[Stored items from a collection]
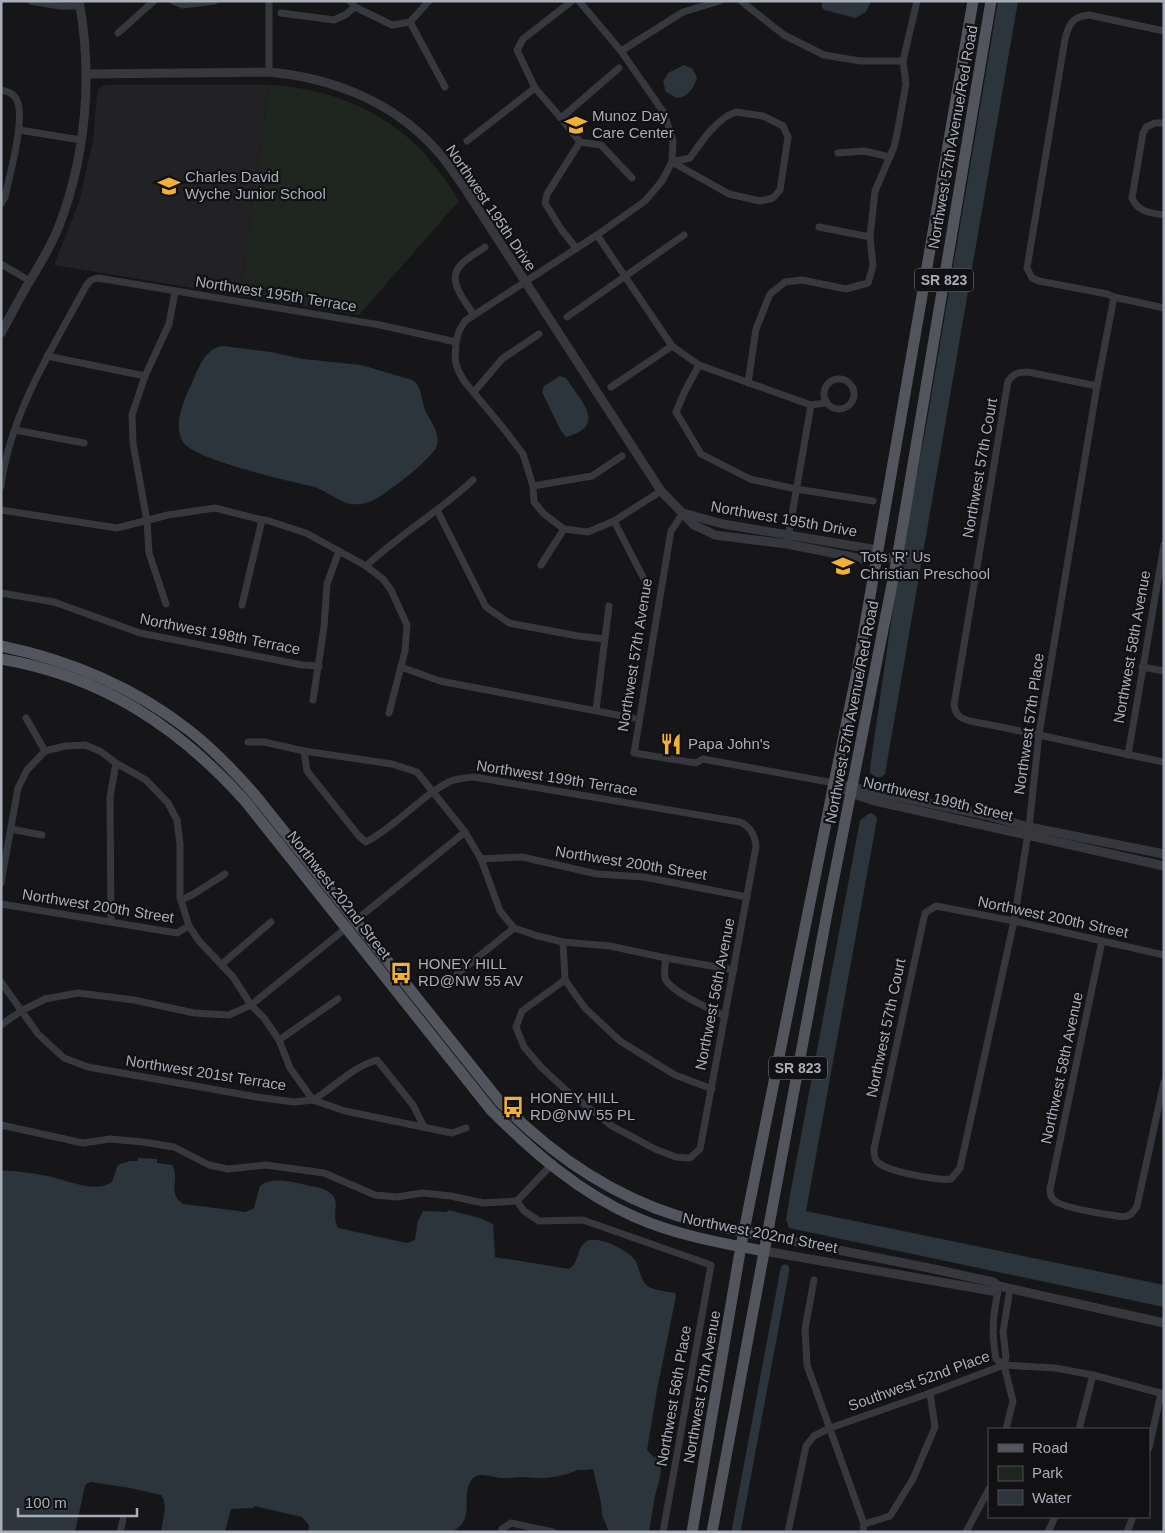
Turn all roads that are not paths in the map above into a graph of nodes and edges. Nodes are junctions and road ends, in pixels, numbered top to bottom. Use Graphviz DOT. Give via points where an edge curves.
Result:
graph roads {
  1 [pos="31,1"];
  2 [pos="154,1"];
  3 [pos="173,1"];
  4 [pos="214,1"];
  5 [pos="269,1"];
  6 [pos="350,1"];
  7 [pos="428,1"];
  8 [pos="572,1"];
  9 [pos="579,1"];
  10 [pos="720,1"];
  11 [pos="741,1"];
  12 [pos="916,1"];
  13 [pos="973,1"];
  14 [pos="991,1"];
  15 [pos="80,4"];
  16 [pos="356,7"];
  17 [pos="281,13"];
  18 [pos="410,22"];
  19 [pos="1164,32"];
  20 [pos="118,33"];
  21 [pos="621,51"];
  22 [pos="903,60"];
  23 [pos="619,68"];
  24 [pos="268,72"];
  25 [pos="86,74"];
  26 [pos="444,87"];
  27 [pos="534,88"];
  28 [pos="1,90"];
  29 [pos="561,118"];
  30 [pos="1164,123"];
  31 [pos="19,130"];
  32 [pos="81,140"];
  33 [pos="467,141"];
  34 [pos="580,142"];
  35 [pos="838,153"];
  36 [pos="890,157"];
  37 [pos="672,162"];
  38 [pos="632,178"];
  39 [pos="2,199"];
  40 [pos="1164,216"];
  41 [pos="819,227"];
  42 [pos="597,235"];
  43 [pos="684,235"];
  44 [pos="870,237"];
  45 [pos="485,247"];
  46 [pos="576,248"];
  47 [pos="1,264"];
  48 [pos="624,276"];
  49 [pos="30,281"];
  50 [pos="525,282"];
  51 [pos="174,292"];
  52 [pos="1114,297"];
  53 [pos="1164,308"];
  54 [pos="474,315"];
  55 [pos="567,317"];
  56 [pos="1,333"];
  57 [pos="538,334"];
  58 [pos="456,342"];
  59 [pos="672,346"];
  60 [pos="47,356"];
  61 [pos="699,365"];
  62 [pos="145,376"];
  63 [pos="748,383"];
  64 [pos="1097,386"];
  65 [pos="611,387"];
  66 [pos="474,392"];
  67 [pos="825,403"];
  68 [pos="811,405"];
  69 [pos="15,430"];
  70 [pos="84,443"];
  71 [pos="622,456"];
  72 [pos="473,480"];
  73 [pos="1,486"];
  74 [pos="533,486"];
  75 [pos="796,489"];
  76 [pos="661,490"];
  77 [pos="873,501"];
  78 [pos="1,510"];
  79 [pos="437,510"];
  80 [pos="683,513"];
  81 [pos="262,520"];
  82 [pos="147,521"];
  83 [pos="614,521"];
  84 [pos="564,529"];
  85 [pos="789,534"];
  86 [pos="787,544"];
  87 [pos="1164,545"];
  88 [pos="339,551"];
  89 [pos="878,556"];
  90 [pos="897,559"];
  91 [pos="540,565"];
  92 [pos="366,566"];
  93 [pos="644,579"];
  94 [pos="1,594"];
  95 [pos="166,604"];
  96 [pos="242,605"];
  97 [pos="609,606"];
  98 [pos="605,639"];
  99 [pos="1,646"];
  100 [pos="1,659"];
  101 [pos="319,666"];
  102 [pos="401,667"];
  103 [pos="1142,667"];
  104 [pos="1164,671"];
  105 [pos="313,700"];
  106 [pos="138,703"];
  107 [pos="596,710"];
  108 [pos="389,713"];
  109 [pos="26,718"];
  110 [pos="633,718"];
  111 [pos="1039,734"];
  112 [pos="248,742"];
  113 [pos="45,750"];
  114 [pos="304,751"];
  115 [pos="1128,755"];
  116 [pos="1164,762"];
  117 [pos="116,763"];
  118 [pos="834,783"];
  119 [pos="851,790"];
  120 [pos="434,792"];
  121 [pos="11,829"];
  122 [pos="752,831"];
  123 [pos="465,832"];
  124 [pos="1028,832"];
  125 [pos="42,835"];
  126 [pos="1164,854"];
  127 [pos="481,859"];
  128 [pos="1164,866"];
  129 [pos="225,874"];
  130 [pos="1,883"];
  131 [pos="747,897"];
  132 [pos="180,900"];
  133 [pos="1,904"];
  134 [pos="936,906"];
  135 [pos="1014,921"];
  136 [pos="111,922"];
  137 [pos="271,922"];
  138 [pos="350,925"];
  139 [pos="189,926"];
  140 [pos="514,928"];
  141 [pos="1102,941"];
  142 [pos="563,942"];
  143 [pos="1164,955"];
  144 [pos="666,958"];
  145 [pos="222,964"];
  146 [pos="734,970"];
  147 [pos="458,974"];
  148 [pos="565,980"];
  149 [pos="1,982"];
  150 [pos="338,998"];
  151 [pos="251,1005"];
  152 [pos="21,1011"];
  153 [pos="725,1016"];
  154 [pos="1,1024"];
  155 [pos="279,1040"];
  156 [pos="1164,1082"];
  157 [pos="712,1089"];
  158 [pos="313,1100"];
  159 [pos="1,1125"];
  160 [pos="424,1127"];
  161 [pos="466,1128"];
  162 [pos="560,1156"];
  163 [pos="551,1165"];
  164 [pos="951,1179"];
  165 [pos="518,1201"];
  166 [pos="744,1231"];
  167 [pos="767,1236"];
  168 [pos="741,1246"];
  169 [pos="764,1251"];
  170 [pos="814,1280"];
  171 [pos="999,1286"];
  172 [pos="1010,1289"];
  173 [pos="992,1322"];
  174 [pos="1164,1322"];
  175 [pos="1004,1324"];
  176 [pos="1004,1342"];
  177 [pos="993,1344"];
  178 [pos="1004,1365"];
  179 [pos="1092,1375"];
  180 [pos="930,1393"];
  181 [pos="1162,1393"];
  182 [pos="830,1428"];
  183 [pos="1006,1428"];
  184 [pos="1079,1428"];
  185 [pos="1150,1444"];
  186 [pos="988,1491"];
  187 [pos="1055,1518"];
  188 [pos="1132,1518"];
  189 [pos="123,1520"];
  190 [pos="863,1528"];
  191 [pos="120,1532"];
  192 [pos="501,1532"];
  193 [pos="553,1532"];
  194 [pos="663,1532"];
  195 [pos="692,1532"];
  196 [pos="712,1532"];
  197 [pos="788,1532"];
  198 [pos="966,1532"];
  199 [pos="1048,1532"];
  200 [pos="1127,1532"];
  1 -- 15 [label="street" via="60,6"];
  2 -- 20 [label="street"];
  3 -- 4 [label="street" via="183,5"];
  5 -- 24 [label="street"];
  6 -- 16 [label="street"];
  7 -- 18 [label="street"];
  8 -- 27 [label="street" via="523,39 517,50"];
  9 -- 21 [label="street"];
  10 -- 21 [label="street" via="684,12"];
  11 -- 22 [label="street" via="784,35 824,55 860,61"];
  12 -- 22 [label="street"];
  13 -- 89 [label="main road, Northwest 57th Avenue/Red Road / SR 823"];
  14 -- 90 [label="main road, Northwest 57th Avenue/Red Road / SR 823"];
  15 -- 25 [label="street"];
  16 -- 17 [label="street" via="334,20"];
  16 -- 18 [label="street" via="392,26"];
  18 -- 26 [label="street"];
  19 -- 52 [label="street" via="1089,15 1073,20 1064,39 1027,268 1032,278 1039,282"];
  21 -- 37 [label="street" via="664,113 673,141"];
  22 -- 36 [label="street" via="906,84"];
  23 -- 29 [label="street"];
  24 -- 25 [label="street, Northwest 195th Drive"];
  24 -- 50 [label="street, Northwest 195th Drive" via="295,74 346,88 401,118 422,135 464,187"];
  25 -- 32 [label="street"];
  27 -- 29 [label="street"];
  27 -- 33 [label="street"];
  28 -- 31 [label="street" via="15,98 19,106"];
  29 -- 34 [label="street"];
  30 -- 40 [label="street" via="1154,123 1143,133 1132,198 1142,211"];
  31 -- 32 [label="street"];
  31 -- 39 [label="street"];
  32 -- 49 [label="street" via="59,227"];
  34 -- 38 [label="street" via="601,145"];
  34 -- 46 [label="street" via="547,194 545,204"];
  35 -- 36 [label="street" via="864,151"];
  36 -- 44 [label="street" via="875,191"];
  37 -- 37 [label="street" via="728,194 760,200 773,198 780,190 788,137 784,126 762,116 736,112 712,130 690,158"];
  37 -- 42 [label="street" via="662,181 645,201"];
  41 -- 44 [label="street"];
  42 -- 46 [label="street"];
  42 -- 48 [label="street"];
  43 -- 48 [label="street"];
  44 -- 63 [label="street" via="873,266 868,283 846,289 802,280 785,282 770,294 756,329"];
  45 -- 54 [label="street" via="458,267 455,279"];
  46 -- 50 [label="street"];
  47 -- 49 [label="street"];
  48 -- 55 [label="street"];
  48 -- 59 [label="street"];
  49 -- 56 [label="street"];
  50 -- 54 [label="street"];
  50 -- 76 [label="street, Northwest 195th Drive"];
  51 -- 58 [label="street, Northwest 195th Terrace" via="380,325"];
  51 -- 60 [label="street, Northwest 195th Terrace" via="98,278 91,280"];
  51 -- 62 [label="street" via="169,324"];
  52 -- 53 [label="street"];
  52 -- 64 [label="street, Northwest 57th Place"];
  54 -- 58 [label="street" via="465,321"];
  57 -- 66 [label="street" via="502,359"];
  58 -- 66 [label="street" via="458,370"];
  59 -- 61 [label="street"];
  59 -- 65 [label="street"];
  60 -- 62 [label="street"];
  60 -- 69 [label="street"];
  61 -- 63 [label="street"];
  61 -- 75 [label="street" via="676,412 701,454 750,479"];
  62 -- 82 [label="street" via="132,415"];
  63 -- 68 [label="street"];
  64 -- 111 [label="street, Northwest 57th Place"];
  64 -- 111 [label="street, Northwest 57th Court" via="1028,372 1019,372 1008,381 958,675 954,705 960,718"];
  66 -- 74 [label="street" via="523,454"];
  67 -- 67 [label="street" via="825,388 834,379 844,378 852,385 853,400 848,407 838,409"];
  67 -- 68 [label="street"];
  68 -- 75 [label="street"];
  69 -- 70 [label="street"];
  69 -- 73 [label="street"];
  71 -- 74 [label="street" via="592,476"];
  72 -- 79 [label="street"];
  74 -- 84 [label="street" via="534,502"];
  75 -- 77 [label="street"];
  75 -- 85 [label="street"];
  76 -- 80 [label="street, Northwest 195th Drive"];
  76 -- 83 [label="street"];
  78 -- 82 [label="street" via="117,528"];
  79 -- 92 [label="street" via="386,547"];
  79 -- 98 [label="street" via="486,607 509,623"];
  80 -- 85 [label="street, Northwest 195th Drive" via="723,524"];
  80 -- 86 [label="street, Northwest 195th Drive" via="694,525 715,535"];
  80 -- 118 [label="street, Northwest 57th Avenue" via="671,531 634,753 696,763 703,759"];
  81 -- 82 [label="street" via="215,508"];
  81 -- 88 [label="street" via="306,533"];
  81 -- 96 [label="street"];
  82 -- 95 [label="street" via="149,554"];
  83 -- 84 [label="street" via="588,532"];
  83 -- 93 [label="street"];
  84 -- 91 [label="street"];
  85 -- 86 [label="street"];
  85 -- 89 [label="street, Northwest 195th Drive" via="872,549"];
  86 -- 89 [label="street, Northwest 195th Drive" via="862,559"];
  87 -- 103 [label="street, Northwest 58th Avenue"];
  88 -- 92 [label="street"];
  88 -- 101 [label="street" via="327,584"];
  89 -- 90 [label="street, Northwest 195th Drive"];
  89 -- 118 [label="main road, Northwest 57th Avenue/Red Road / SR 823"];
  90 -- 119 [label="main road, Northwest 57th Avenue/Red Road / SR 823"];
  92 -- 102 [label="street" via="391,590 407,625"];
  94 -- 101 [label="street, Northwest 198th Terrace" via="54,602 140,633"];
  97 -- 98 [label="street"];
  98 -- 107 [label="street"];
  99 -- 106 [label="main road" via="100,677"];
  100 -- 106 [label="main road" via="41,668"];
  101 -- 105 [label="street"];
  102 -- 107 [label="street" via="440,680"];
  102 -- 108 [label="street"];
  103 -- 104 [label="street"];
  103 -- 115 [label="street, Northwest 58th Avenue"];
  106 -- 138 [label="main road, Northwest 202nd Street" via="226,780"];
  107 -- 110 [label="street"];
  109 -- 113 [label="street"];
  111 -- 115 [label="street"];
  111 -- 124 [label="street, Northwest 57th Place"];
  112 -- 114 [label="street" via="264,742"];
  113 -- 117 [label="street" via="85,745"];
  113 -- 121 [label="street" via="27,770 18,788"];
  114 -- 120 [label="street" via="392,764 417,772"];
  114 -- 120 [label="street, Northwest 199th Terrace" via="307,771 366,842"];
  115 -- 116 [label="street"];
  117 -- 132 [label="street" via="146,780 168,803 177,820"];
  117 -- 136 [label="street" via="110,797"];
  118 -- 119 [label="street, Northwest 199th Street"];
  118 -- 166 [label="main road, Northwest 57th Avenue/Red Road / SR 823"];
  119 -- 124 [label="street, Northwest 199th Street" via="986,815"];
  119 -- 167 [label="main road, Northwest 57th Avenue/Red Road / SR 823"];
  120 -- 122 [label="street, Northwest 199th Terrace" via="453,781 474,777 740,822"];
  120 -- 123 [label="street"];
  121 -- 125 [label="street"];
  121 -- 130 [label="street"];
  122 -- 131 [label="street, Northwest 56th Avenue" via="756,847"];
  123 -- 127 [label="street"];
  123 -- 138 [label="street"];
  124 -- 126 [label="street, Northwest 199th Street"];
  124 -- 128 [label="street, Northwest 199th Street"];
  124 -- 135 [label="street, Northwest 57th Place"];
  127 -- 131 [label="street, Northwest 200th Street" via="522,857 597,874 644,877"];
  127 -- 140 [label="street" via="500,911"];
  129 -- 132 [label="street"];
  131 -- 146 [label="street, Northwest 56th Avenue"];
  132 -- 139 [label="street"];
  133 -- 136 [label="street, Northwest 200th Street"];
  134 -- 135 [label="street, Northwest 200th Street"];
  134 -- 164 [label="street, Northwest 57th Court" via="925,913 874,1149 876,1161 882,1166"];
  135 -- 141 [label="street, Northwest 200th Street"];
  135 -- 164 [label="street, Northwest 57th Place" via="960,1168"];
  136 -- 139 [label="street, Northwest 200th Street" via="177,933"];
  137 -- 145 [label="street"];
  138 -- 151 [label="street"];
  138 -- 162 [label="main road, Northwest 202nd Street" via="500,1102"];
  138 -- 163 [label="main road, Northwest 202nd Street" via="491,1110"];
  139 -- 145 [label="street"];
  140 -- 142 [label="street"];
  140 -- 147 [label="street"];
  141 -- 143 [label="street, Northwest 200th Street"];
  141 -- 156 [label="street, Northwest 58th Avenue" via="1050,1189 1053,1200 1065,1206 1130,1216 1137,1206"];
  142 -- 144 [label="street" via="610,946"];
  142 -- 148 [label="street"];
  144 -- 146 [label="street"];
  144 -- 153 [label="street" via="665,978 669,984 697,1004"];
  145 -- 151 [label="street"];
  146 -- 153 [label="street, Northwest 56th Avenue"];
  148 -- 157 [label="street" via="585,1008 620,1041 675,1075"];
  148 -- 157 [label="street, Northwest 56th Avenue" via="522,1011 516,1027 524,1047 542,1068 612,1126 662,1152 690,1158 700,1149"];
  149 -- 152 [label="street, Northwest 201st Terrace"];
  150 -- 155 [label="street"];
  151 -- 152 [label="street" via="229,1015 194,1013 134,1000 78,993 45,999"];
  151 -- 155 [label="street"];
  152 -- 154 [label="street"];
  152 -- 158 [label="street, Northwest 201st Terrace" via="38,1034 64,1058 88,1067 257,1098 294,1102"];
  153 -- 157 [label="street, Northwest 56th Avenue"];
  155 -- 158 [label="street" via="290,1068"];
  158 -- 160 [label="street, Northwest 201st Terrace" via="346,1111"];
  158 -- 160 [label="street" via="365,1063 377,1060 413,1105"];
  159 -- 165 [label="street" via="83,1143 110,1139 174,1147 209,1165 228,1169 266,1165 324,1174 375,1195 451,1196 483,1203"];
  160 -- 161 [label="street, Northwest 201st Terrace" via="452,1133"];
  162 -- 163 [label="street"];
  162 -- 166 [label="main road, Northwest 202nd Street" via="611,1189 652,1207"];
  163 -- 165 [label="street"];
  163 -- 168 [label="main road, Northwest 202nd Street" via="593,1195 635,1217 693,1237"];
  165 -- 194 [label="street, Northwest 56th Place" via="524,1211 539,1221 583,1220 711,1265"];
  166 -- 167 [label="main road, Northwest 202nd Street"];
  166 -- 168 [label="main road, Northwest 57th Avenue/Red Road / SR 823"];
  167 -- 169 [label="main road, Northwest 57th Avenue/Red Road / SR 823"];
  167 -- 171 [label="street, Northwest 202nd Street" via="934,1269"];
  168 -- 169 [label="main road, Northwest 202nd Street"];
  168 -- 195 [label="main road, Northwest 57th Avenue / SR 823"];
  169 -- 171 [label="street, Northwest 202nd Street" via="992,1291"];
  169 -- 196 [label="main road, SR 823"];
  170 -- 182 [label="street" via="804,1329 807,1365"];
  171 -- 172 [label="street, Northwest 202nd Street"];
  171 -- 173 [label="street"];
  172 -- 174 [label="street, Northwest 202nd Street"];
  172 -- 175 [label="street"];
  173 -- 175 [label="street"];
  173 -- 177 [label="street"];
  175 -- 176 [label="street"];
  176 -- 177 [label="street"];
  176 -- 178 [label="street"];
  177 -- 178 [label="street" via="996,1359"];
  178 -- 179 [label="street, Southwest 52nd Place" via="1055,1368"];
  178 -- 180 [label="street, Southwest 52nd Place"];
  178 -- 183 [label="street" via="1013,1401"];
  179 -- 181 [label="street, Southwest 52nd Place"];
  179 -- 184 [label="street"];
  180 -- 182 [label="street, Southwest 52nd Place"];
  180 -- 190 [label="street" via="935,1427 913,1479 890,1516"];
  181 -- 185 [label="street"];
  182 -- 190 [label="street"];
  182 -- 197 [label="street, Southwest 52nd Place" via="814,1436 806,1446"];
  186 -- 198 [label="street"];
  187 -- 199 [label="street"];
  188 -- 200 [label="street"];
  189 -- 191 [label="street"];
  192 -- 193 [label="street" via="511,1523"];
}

*WORK TO BE COMPLETED*. If a line above contains the string "roads", count it, then give the total and nothing else.

*ANSWER TO THE EXERCISE*. 2